The Spartan girls, who were brought up by the women, were, like the boys, taught to wrestle, run, and swim, and to take part in gymnastics of all kinds, until they too became very strong and supple, and could stand almost any fatigue.
They were also taught to read, write, count, sing, play, and dance; to spin, weave, and dye; and to do all kinds of woman’s work. In short, they were expected to be strong, intelligent, and capable, so that when they married they might help their husbands, and bring up their children sensibly. At some public festivals the girls strove with one another in various games, which were witnessed only by their fathers and mothers and the other married people of the city. The winners in these contests were given beautiful prizes, which were much coveted.

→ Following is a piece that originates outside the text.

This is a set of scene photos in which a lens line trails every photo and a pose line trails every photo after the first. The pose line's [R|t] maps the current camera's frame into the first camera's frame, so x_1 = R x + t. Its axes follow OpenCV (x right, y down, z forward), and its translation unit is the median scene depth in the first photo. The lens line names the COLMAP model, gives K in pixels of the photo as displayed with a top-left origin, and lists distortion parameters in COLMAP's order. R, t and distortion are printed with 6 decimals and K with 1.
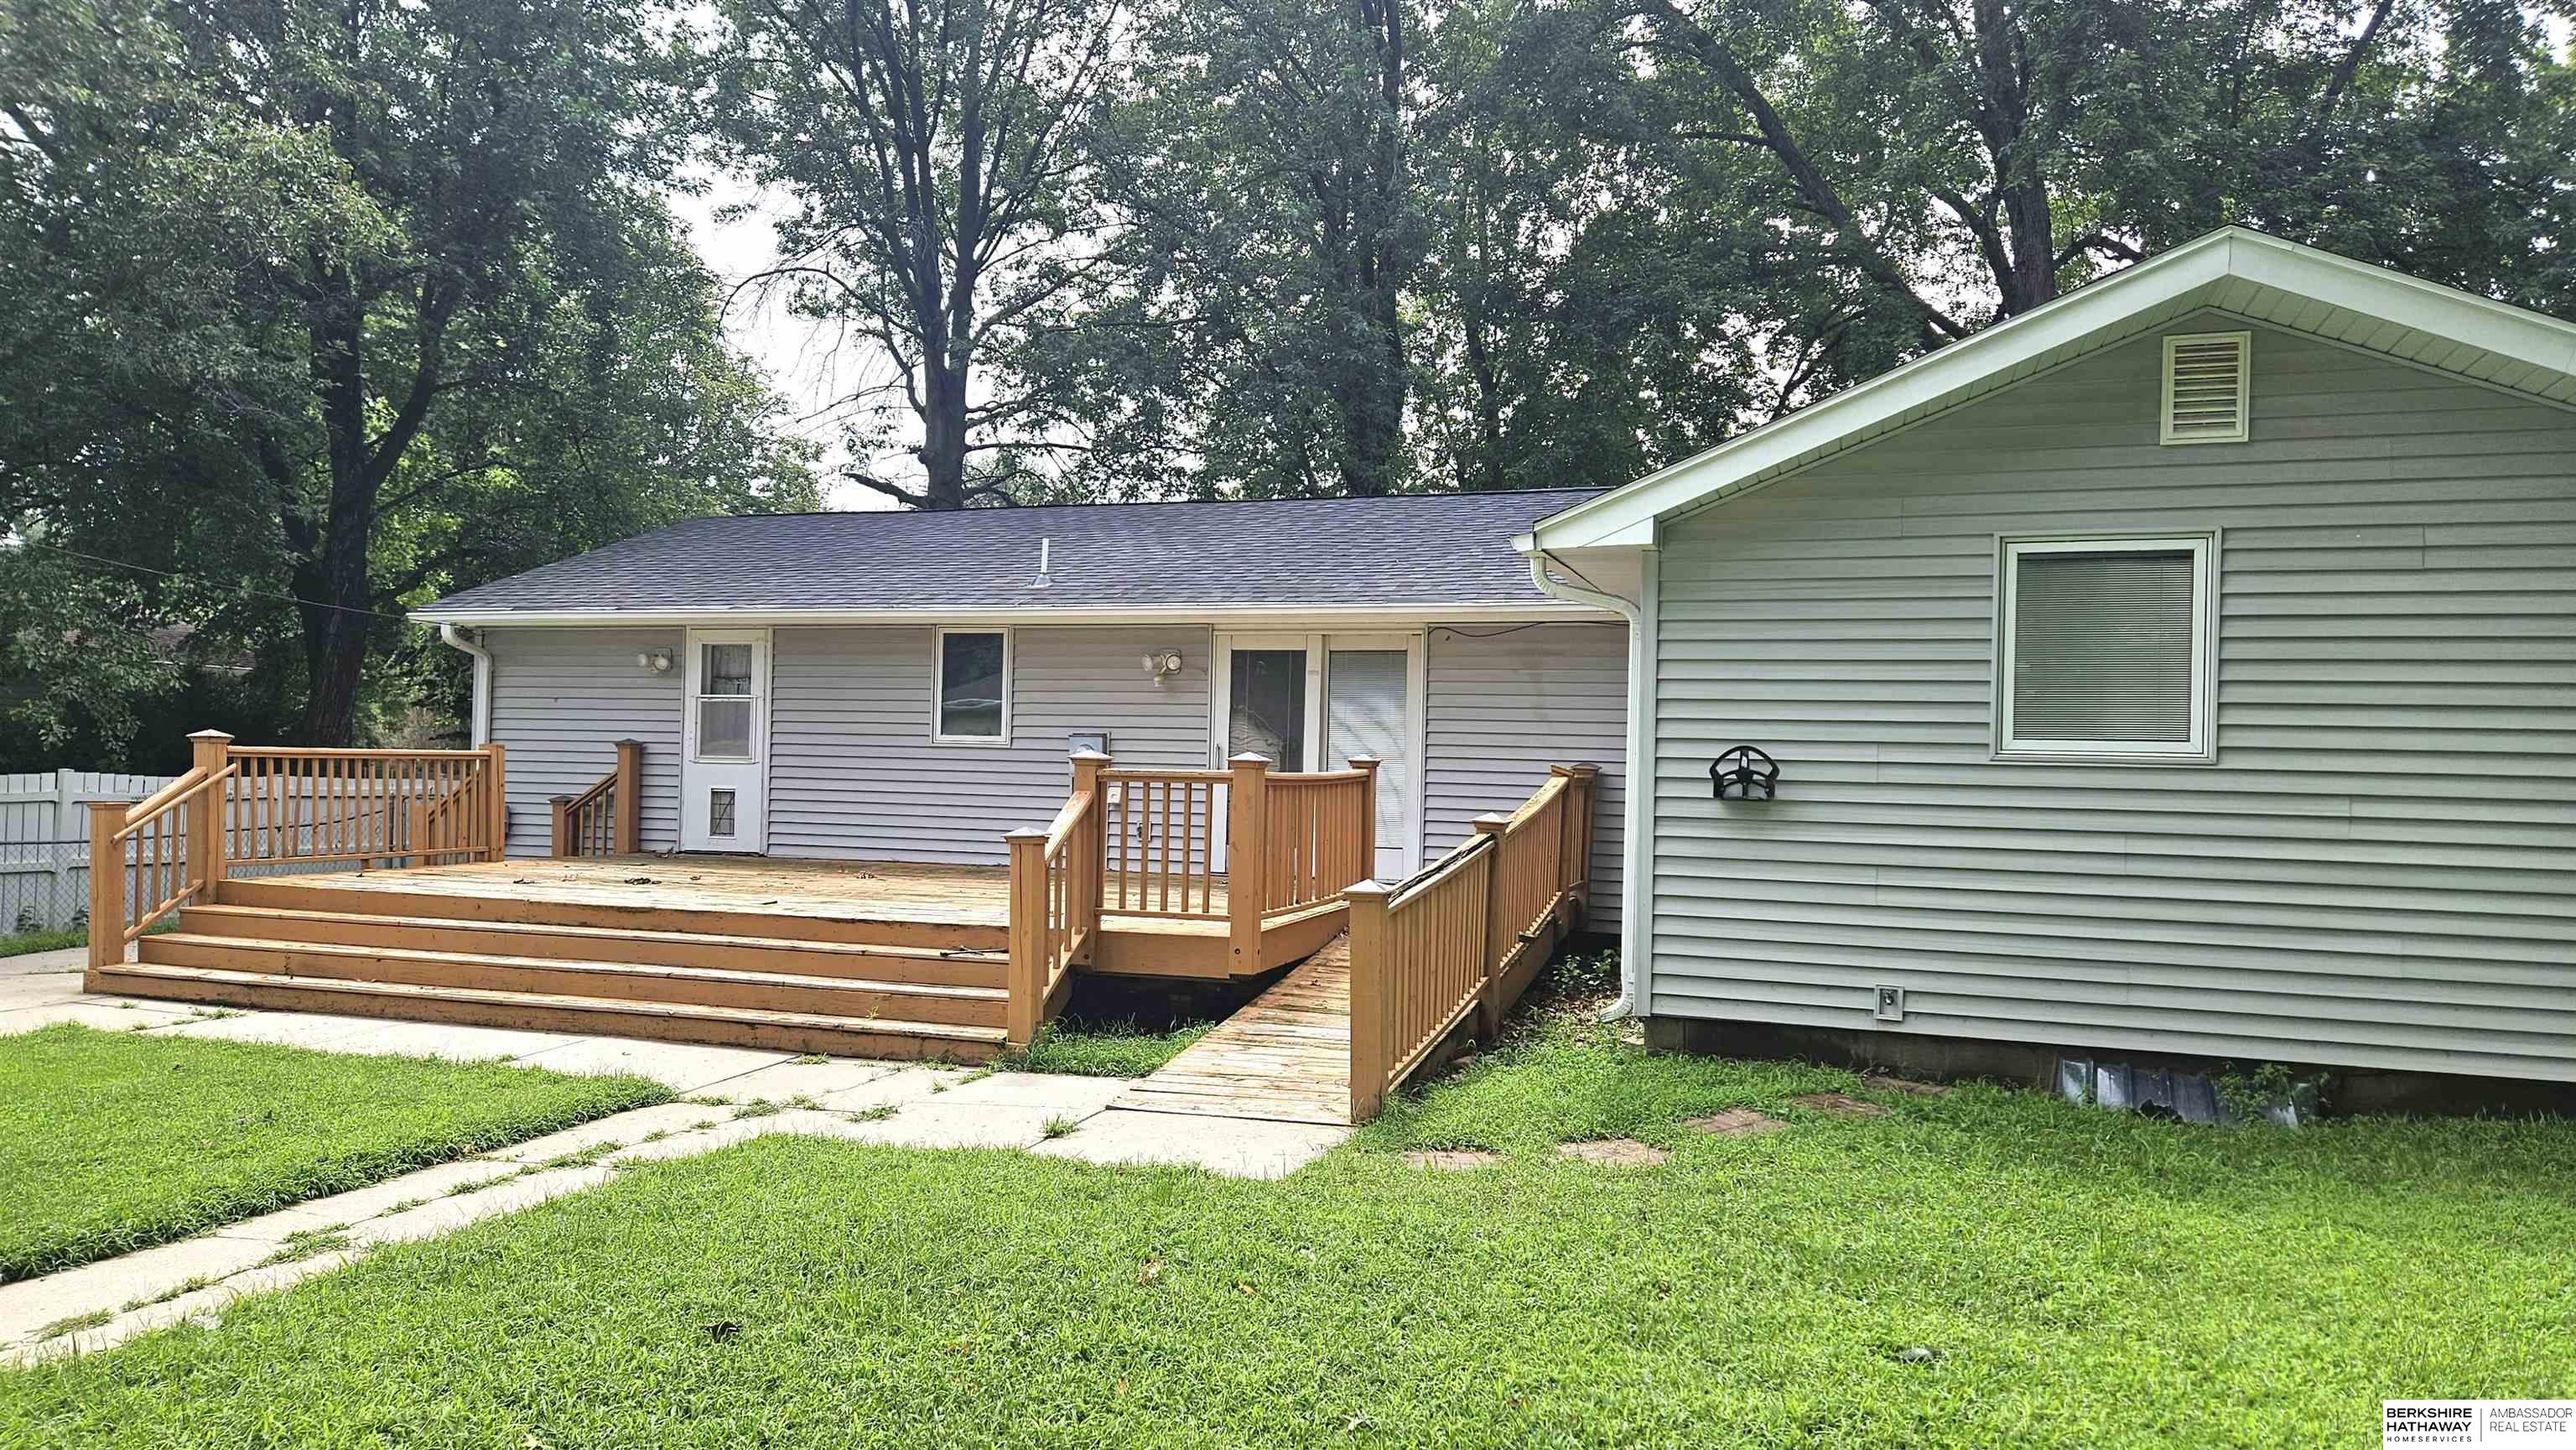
lens RADIAL K [[1697.5, 0, 1275.2], [0, 1697.5, 770.5], [0, 0, 1]] dist [0.051960, -0.001307]
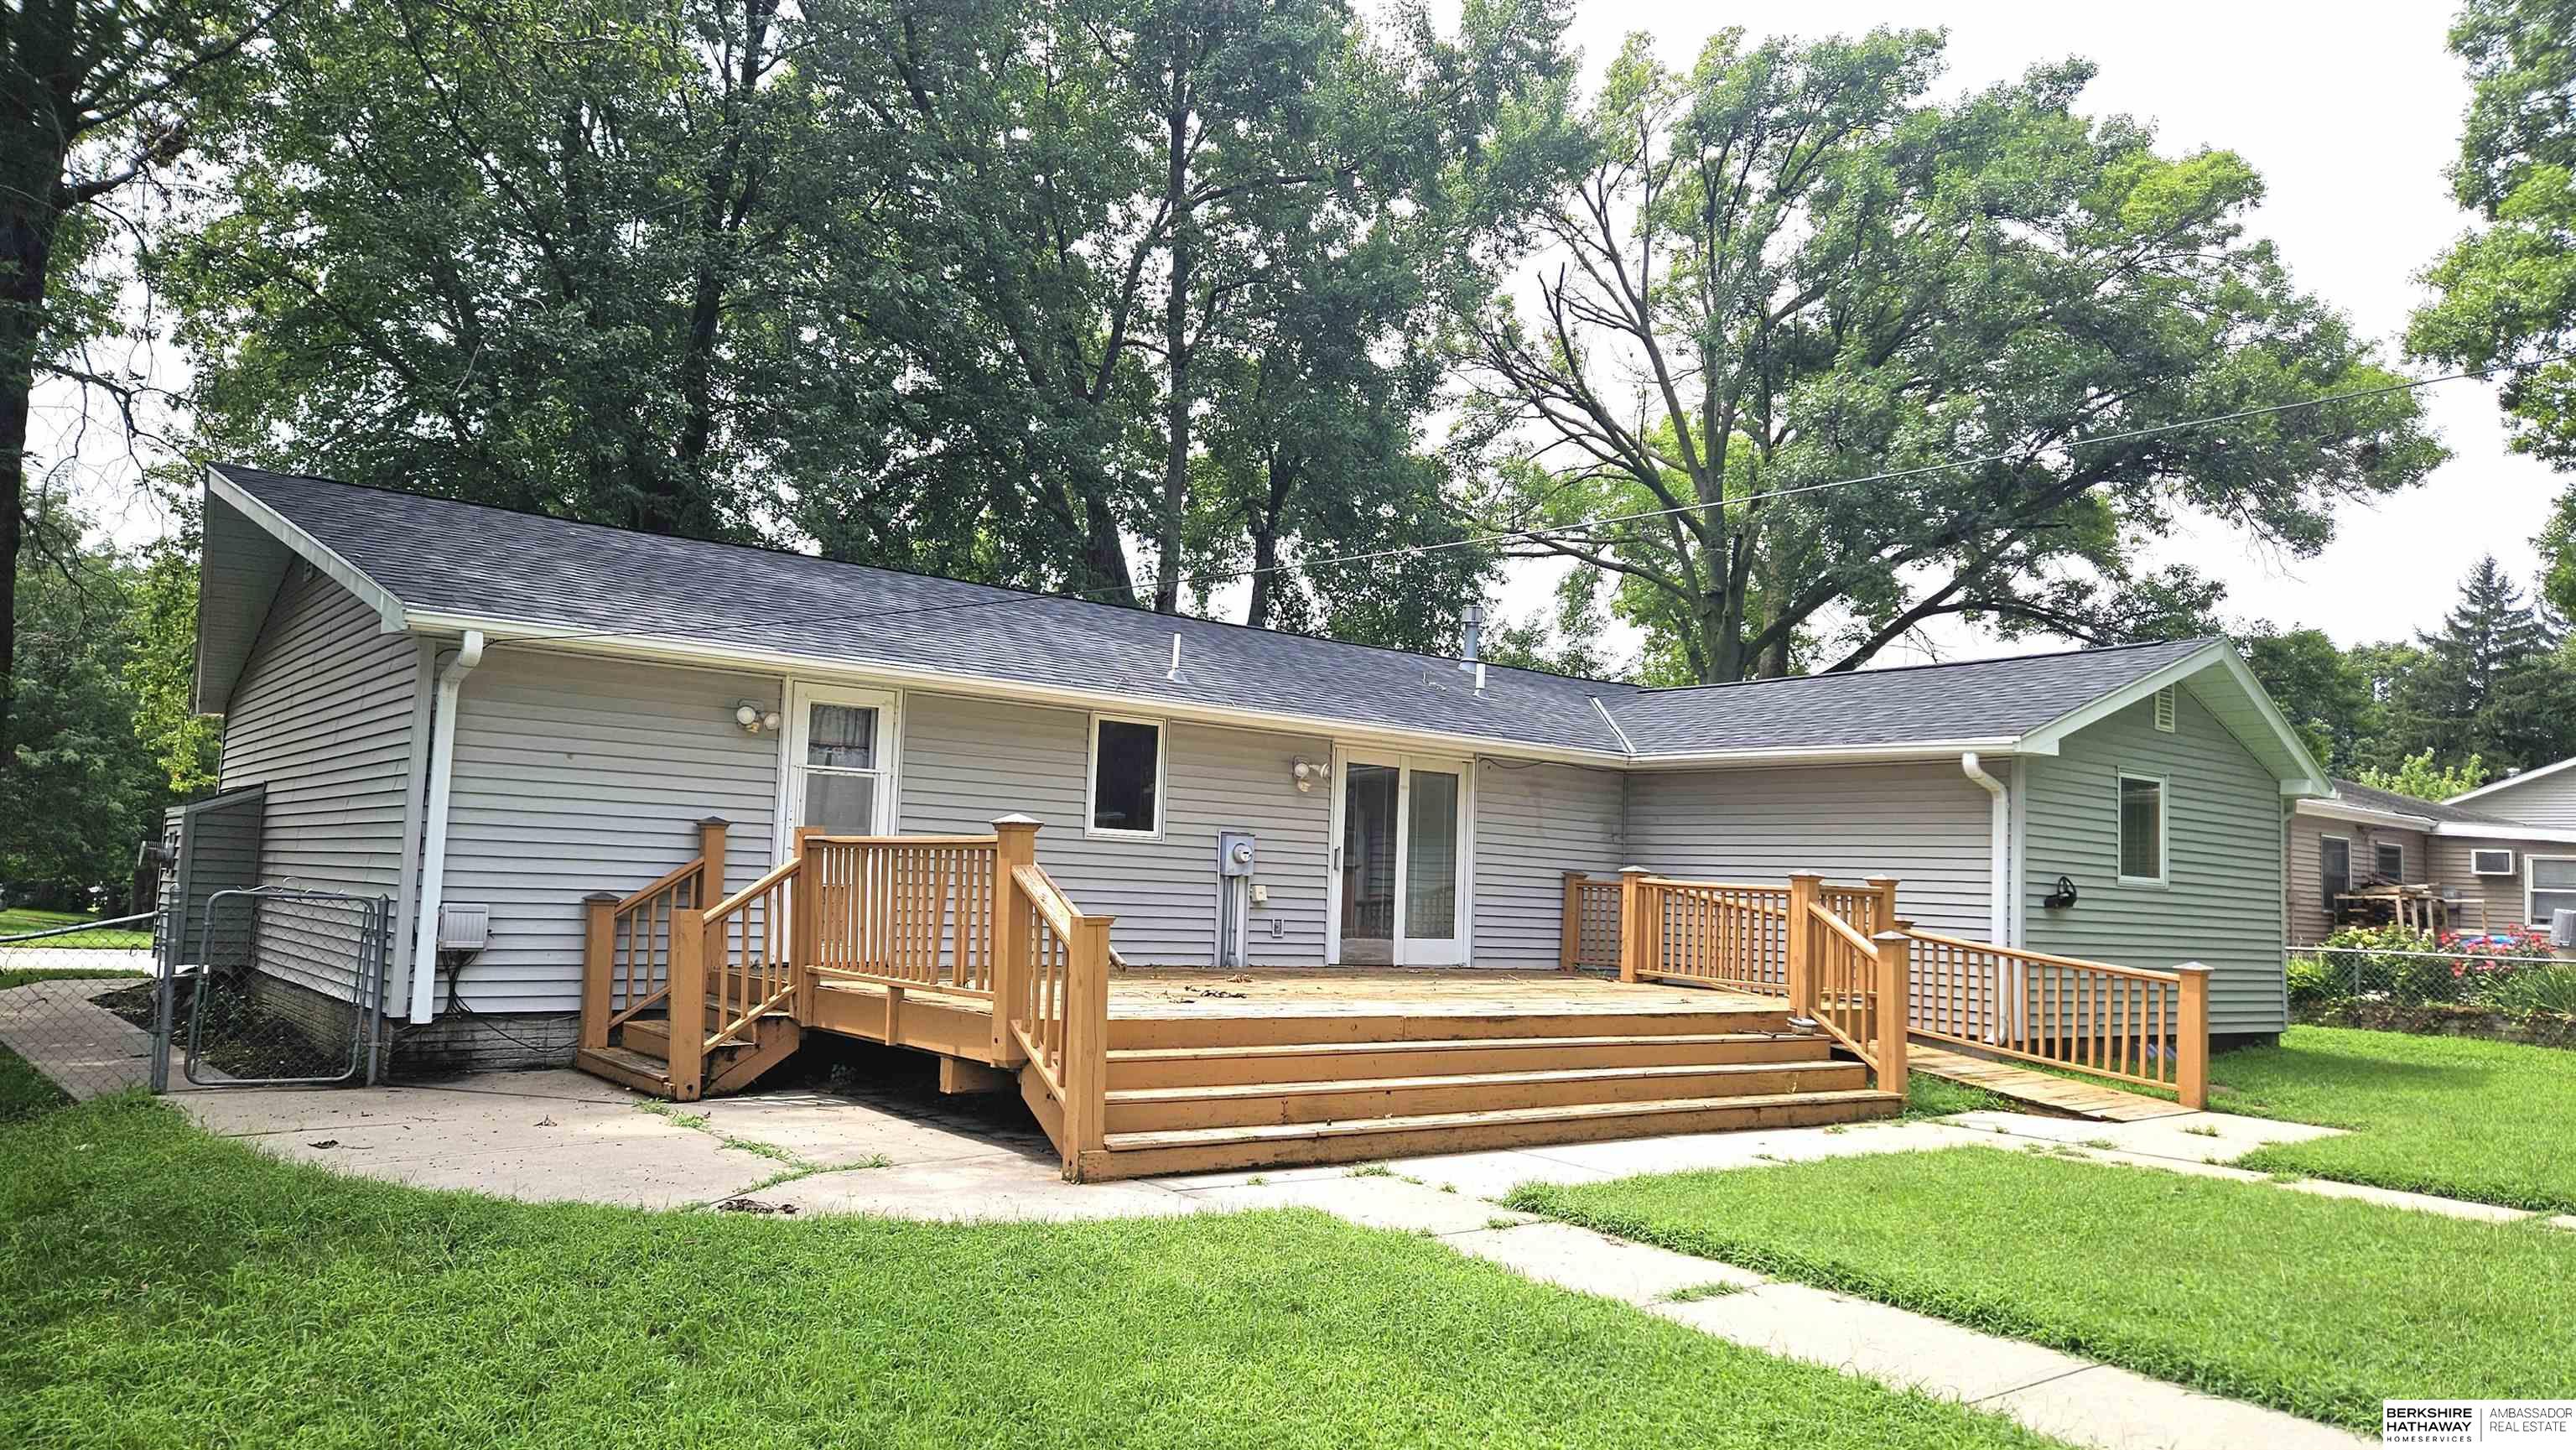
lens RADIAL K [[1697.5, 0, 1275.2], [0, 1697.5, 770.5], [0, 0, 1]] dist [0.051960, -0.001307]
pose [[0.557741, 0.058339, 0.827962, -0.986675], [-0.024637, 0.998251, -0.053741, -0.005128], [-0.829649, 0.009575, 0.558203, 0.428710]]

Lycurgus hoped to make the Spartans a strong and good people. To hinder the kings from doing anything wrong, he had the people choose five men, called ephors, to watch over and to advise them.
Then, knowing that great wealth is not desirable, Lycurgus said that the Spartans should use only iron money. All the Spartan coins were therefore bars of iron, so heavy that a yoke of oxen and a strong cart were needed to carry a sum equal to one hundred dollars from one spot to another. Money was so bulky that it could neither be hidden nor stolen; and no one cared to make a fortune, since it required a large space to stow away even a small sum.
When Charilaus, the infant king, had grown up, Lycurgus prepared to go away. Before he left the town, he called all the citizens together, reminded them of all he had done to make them a great people, and ended by asking every man present to swear to obey the laws until he came back.